Encoding/Computation: each pixel is converted into four bases, with complexity $O(4\times M\times N)$. Thus, the total complexity is $O{(4\times M\times N)}_{\mathrm{Quantunn}}+O{(24\times M\times N)}_{\mathrm{Hyperchaotic}}+O{(M\times N)}_{\mathrm{Zigzag}}+O{(M\times N)}_{\mathrm{Josephus}}+O{(4\times M\times N)}_{\mathrm{DNA}}=O(34\times M\times N)\approx O(M\times N).$

Our encryption algorithm, through optimized design and theoretical analysis, achieves linear computational complexity $O(M\times N)$, enhancing execution efficiency, while ensuring security. Although there is room for further improvement for the current study, this result provides the possibility of the algorithm’s application in real-time scenarios.

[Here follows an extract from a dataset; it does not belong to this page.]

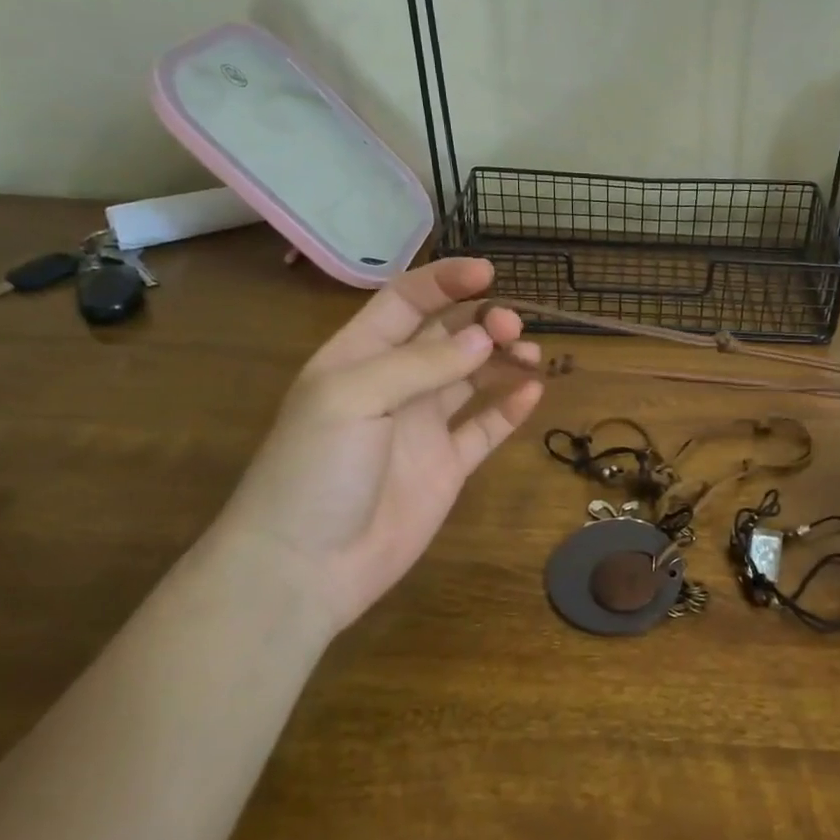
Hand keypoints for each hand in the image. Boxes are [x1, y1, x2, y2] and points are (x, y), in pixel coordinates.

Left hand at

In the future, we will continue to optimize the algorithm’s performance and explore more efficient technological solutions.

7. Conclusions and Outlook

In the context of modern information security and innovation in image encryption techniques, our paper proposes an image encryption algorithm that integrates multidimensional chaos theory with DNA encoding characteristics. The algorithm ingeniously melds the intricate dynamic attributes of a 3D quantum Logistic map, the erratic nature of a 4D hyper-chaotic Lorenz map, and the inherent efficiency of DNA coding, thereby heralding substantial breakthroughs in image encryption technology. Extensive simulations and theoretical scrutiny confirmed the algorithm’s prowess across various parameters such as key space capacity, statistical characteristics, differential behavior, and resistance to standard attacks. This renders the algorithm a robust and viable option, positioning it as a novel, high-efficiency approach to securing visual data.

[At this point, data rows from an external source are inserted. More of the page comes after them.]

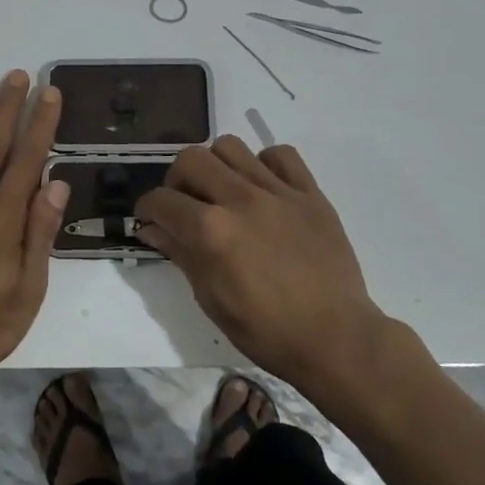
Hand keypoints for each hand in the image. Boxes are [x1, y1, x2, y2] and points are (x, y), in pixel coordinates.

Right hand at [135, 137, 388, 394]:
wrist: (337, 339)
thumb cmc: (267, 331)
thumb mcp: (211, 299)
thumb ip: (181, 254)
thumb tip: (152, 229)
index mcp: (212, 231)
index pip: (161, 200)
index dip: (147, 210)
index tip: (150, 220)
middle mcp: (241, 200)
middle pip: (191, 159)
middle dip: (177, 180)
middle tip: (185, 204)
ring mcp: (278, 192)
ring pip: (231, 146)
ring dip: (216, 165)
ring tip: (222, 192)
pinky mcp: (310, 193)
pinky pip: (281, 155)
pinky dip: (264, 164)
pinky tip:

The key contributions of our study are presented below:

(i)

The image encryption algorithm incorporates a hybrid approach, merging a quantum Logistic map with a complex four-dimensional hyper-chaotic Lorenz system.

(ii)

By integrating these chaotic systems with DNA-based techniques, the method facilitates real-time DNA encoding and decoding, while employing both additive and XOR cryptographic operations throughout the encryption process.

(iii)

In the image scrambling process, two different scrambling methods, namely Zigzag transformation and the improved Josephus traversing, are combined. These two distinct scrambling techniques effectively disperse the pixel positions, resulting in a strong scrambling effect.

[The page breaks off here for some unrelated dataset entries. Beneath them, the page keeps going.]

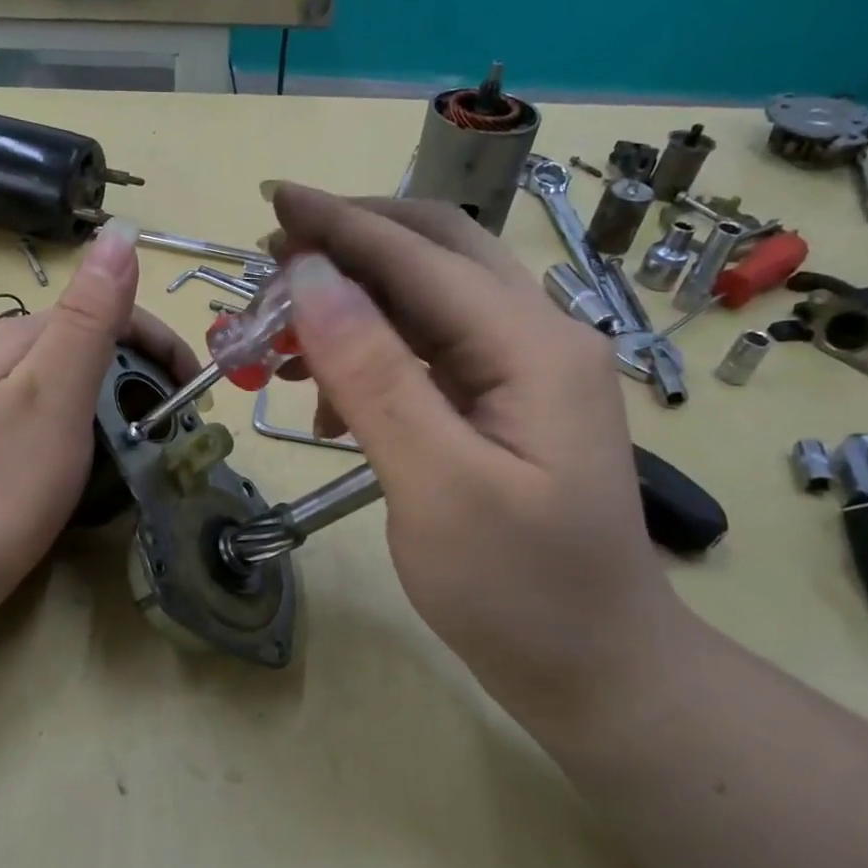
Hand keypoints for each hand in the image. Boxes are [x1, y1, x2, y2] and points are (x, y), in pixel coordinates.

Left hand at [0, 221, 199, 627]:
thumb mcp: (53, 394)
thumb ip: (89, 317)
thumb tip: (120, 234)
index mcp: (15, 337)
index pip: (108, 312)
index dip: (161, 346)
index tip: (197, 395)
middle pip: (91, 348)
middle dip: (142, 380)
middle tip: (173, 432)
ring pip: (74, 388)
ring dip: (118, 410)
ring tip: (144, 454)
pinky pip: (53, 423)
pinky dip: (89, 437)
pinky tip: (94, 469)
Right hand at [269, 186, 691, 721]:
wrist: (597, 668)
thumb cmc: (520, 591)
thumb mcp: (437, 486)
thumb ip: (374, 375)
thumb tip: (313, 279)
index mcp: (532, 345)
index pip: (419, 256)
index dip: (340, 224)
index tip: (270, 199)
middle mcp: (538, 337)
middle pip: (437, 253)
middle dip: (351, 244)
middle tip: (272, 260)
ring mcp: (526, 371)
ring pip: (429, 301)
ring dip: (356, 303)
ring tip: (285, 339)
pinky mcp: (506, 405)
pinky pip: (431, 352)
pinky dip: (374, 354)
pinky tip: (331, 399)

In the coming years, image encryption algorithms are expected to evolve towards higher security levels, greater diversification of encryption methods, improved computational efficiency, reduced resource consumption, and broader application areas. This progression will gradually establish a more comprehensive and innovative information protection framework. These advancements are set to have a profound impact on the global information security landscape, enhancing data privacy protection and laying a solid foundation for the robust and sustainable development of the information society.